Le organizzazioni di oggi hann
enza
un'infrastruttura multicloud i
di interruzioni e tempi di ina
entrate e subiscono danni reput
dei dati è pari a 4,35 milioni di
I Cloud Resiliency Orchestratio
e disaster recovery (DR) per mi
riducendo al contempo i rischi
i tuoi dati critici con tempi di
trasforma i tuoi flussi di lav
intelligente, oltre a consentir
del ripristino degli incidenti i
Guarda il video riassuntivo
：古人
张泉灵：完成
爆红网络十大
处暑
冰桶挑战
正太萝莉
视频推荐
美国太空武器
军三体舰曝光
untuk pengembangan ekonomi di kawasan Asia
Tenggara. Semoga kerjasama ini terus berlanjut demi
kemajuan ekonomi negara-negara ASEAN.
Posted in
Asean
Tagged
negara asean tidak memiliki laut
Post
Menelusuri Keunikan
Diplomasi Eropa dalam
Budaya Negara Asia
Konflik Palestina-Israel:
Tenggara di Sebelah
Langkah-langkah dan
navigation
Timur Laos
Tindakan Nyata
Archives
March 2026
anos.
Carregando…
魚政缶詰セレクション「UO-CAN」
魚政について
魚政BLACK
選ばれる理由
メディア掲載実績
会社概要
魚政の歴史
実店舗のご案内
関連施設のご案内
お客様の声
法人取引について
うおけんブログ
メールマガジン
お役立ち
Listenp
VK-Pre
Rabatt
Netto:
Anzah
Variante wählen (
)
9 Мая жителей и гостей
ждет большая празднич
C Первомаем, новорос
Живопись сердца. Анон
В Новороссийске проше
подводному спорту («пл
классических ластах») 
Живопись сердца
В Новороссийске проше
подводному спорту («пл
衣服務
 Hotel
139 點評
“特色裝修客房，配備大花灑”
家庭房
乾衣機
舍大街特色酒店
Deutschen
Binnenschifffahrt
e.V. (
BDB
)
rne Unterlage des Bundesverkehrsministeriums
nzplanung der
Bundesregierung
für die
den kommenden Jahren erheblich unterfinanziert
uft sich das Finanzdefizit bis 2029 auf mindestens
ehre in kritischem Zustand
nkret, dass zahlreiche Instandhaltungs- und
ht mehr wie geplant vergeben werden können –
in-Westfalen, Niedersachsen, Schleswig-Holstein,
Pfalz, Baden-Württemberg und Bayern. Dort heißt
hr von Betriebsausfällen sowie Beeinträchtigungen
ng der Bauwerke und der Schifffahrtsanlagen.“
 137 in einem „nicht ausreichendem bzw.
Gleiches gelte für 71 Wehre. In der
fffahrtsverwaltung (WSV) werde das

|---|

● TASK INSTRUCTIONS: Go through the listing above and report how many of its lines contain the word "dati", with only the number as output.

● SOLUTION FOR THIS TASK: 2